▶ **Excerpted passage**:
********
And I kept wondering how to apply this method to Linux KMD and UMD design and developing since this theory is much too web-app based (I'm a part-time open-source web developer).
Current Developing language: C
Current Testing automation: Custom Implemented Python testing framework (Progress based, NO unit test)
Please give me some suggestions on this. Thanks and appreciated in advance.
As with most development guidelines, there is a gap between the guideline and the enforcement.
For example, in your "12 factor app" methodology, one of the factors is:
Codebase - One codebase tracked in revision control, many deploys
Which sounds great, and would really simplify things. Until you get to the point of utility libraries. You see, when you find you are reusing code across multiple projects, you probably want:
Independent build and release chains for the multiple projects.
********
▶ **Material shown**:
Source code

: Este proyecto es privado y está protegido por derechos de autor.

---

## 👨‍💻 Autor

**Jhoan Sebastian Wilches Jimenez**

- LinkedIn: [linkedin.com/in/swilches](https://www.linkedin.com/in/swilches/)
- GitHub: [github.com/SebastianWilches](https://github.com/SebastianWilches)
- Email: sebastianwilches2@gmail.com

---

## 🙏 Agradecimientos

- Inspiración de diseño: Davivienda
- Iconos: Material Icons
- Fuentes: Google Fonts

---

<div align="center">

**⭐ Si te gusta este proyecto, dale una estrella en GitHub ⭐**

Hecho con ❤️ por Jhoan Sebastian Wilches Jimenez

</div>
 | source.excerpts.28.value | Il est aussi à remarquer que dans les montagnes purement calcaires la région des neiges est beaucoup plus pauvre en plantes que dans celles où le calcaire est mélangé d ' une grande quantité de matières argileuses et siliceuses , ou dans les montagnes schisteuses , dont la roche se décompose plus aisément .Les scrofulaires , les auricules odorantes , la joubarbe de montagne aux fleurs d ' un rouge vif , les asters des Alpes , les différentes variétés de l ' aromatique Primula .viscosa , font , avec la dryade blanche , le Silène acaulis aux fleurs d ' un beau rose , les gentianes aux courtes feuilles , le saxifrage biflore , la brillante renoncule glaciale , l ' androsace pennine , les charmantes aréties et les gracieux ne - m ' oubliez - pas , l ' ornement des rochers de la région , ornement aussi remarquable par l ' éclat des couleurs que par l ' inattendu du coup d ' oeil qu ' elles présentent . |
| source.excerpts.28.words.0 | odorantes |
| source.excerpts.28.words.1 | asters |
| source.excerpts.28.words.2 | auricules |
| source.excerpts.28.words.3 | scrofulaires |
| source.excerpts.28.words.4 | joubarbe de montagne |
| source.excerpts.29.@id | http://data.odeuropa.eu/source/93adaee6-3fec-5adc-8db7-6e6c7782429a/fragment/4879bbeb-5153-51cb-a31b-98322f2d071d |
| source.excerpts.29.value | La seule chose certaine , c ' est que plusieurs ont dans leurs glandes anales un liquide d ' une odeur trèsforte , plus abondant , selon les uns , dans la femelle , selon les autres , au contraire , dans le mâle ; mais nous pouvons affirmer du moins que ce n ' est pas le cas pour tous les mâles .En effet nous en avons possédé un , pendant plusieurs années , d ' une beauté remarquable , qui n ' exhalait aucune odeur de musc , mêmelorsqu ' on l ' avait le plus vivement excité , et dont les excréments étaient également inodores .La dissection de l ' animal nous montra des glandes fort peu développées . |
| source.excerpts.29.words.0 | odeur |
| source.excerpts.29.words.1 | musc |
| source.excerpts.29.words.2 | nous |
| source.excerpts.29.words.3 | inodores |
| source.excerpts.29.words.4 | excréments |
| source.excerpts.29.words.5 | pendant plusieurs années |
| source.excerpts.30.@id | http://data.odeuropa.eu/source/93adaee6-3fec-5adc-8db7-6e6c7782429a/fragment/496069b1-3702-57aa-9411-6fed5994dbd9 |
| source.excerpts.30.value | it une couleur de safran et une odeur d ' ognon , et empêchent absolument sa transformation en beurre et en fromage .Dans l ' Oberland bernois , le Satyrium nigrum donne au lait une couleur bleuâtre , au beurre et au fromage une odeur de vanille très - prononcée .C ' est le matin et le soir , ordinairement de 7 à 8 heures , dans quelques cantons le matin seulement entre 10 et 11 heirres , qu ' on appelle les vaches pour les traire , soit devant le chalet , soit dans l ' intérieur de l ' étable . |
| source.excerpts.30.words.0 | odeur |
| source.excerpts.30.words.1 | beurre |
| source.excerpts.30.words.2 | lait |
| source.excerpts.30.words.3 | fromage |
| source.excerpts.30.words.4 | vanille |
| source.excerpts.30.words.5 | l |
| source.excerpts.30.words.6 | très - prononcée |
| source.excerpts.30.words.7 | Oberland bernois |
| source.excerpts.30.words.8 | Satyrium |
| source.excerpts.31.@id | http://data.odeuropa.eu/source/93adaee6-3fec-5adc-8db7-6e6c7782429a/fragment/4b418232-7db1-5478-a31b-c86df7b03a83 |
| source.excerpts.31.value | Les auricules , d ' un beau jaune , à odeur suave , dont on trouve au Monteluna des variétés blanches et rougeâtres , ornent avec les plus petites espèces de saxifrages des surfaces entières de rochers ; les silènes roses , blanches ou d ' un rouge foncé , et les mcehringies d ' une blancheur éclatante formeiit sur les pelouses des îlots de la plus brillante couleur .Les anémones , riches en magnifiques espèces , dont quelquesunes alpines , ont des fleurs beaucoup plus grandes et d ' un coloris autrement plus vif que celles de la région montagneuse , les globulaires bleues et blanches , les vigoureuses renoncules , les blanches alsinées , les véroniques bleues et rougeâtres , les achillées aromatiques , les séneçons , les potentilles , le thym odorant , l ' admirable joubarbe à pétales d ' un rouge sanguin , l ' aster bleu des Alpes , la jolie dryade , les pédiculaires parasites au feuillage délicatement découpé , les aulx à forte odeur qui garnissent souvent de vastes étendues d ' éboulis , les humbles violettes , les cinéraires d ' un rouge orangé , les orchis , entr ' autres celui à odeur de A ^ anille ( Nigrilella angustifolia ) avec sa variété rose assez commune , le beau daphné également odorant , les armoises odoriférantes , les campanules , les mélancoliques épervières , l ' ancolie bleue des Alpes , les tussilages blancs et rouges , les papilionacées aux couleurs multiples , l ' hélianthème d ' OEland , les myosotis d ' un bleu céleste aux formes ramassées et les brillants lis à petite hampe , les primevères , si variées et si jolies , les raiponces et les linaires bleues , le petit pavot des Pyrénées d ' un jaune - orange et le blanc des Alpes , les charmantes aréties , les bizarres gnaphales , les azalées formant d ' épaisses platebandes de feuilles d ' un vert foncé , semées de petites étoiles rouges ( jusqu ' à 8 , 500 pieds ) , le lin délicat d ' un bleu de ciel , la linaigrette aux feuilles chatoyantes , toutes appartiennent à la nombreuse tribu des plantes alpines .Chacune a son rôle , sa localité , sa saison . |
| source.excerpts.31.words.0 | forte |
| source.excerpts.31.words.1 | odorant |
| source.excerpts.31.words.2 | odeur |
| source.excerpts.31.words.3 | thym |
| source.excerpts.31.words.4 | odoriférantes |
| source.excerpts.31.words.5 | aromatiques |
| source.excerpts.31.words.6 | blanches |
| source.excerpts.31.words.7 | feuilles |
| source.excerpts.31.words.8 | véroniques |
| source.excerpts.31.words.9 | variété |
********
▶ **Task directions**:
In the excerpt on the 12 factor app methodology, why does the writer keep wondering how to apply the method to Linux KMD and UMD design and development? Answer in one to three sentences.

▶ **Task output**:
The writer finds the theory much too web-app based. So it is not clear how it would carry over to designing and developing Linux KMD and UMD.